Suzanne Rivera, Associate Vice President for Research at Case Western Reserve University and member of the Secretary's Advisory Committee on Human Research Protections, responds to the AAUP's IRB report by asserting that faculty are inept at making determinations of exemption. I question this claim.
[Rivera, Suzanne A. “Academic Freedom and Responsibility |.” Bill of Health. Accessed March 28, 2013. http://blogs.law.harvard.edu/billofhealth/2013/03/24/academic-freedom-and-responsibility/. h/t Michelle Meyer]
I have posted the following comments on the blog where Rivera's statement appeared.
Dear Dr. Rivera,
Thank you for taking the time to comment on the AAUP's recent report, "Regulation of Research on Human Subjects: Academic Freedom and the Institutional Review Board," which I helped prepare. As you note, the report recommends that researchers conducting some types of minimal-risk studies should be allowed to proceed without first getting approval from an IRB office or an IRB itself. This was the intention of at least some of the drafters of the current regulations, and in 2009 OHRP affirmed that "the regulations do not require that someone other than the investigator be involved in making a determination that a research study is exempt."
This is not good enough for you, however. "Placing responsibility for exemption determinations entirely in the hands of researchers is a bad fix," you write. "Faculty researchers are notoriously poor judges of the risks posed by their studies. Ask anyone experienced in the IRB 'intake' process about how often studies posing more than minimal risk are submitted for verification of 'exempt' status and I can bet the number will not be insubstantial."
I imagine that you intended this last sentence as a rhetorical device. But why should it be? Your biography explains that you have "responsibility for oversight of the research enterprise" at Case Western Reserve University, so presumably you have ample opportunity to ask your staff how often faculty researchers underestimate the risk of their studies. Have you done so?
Specifically, I would like to know the following:
* How many proposals in the social sciences and humanities (the major concern of the AAUP report) sought exempt status at Case Western in 2012?
* Of these, how many did the IRB intake staff find to be non-exempt under the terms of the Common Rule?

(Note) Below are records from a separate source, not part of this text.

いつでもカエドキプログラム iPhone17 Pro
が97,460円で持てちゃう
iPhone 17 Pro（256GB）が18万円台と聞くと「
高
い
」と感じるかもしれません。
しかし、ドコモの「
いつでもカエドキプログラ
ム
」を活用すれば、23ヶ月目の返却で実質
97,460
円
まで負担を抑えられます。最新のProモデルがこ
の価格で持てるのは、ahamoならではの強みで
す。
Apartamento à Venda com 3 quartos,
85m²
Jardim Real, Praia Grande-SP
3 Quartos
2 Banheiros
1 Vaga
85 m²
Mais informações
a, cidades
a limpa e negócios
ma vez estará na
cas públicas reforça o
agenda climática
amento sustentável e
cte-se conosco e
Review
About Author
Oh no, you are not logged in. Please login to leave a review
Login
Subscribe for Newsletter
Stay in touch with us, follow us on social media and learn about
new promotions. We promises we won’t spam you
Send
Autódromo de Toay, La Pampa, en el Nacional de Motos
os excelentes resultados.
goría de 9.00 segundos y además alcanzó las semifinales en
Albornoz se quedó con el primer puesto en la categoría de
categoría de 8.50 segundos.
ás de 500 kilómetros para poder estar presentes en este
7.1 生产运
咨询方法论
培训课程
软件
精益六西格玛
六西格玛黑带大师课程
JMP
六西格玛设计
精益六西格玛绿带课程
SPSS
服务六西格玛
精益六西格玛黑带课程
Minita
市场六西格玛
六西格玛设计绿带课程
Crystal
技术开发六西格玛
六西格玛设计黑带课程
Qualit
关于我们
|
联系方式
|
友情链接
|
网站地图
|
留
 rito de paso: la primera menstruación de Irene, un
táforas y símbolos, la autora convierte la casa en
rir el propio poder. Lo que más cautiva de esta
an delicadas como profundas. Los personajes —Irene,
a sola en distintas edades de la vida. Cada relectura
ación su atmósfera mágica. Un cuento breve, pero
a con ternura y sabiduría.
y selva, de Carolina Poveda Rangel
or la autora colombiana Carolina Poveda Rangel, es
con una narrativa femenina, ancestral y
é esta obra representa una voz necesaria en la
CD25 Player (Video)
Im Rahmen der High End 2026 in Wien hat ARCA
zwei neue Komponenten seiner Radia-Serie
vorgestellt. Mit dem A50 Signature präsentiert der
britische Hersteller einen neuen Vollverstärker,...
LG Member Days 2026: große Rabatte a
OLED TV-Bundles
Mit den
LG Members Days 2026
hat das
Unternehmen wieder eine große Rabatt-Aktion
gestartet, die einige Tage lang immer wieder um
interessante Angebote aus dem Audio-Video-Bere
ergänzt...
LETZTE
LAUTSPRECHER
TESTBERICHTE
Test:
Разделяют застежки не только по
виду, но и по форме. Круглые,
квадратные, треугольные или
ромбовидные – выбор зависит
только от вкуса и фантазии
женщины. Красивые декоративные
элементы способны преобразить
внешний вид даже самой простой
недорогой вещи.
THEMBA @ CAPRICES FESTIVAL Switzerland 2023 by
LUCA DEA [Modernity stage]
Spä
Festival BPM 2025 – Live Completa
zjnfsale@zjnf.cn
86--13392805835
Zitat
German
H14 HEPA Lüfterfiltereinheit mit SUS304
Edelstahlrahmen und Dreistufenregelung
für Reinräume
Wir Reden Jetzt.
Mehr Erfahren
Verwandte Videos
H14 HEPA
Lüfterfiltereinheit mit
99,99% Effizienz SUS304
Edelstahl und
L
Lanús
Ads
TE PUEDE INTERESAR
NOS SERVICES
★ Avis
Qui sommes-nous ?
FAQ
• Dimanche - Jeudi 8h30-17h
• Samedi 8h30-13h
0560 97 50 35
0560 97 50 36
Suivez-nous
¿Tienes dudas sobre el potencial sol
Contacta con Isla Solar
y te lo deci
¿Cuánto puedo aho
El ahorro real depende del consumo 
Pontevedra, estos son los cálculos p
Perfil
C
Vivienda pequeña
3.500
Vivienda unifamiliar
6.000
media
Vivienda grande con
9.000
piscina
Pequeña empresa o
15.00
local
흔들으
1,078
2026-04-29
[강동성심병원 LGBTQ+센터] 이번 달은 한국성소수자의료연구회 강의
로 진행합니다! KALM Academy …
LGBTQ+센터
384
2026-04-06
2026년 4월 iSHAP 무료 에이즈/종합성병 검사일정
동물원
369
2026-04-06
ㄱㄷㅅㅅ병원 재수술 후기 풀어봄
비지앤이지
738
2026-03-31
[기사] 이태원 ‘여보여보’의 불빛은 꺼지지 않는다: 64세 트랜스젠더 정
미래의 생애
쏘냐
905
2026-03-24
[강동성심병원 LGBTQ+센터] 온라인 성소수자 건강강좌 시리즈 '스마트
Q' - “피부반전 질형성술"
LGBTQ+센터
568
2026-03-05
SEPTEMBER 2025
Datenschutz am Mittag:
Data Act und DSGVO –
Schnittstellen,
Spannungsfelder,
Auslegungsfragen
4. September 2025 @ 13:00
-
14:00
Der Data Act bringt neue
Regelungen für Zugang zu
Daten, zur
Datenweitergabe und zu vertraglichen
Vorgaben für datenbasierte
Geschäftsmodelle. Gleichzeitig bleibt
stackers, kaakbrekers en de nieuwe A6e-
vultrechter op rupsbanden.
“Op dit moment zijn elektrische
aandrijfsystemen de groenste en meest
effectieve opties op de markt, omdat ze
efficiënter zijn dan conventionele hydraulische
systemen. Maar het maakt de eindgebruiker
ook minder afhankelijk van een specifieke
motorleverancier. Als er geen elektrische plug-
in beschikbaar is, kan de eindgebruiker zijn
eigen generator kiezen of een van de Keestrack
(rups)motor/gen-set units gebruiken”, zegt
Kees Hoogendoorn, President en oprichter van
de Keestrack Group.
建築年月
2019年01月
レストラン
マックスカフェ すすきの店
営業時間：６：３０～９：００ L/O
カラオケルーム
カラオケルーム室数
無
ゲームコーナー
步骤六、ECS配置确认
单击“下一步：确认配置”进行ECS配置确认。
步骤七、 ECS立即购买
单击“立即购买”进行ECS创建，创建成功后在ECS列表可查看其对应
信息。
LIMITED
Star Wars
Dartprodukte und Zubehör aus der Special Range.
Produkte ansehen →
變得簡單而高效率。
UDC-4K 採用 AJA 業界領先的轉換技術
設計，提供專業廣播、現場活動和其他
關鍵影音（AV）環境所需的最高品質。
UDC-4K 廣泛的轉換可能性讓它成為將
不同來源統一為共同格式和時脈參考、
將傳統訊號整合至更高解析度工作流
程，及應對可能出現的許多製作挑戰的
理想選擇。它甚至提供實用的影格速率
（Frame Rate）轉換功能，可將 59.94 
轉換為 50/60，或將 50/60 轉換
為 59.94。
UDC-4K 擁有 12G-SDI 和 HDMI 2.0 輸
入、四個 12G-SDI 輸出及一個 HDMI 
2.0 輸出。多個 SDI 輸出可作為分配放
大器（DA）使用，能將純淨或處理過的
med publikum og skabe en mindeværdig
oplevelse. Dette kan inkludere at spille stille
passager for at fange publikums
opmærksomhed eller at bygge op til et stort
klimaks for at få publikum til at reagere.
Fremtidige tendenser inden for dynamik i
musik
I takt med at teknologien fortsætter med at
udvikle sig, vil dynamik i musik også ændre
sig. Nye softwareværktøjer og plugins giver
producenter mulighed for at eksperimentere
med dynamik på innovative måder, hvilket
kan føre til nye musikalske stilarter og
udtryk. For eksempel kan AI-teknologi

* How were these disagreements between researcher and staff distributed among the six categories and various subcategories of exemption in 45 CFR 46.101(b)? For example, did any faculty researcher mistakenly claim to be interviewing elected or appointed public officials or candidates for public office? Did any misunderstand the federal department-approval requirements of category 5?
* When IRB staff and researchers disagree over a project's eligibility for exemption, how is this resolved? Do you assume that the IRB staff is always right? Or do you audit their work to guard against unnecessary escalation of review? Can researchers appeal the determination?
* As a member of SACHRP, have you collected or sponsored any research to determine the frequency of inappropriate requests for exemption, and their breakdown by category, nationwide? Have you collected or sponsored any such research about unnecessary escalation?
I know of only scant data on such questions. In 1998, James Bell Associates reported that "According to chairs, about one-half or fewer protocols eligible for exemption were actually exempted from review, depending on research category." And while that study is rather old now, a 2010 report on the IRB process at my university found a similar figure: "of the nine protocols that were given an expedited review, five or 55% could have been exempted from review." (I am glad to report that matters have improved since then.) Rather than finding that "faculty researchers are notoriously poor judges," these reports suggest that IRBs and their staffs can be the poor judges of exemption eligibility.
If you have "not insubstantial" numbers suggesting otherwise, I would be glad to consider them and discuss ways they could be used to reform the regulations. For example, if most of the disputes over exemption concentrate in one or two categories, then perhaps researchers could be allowed to determine their eligibility for other exemptions while regulators rewrote the confusing exemptions in clearer terms.
But if you lack numbers, perhaps we should discuss the terms of a bet.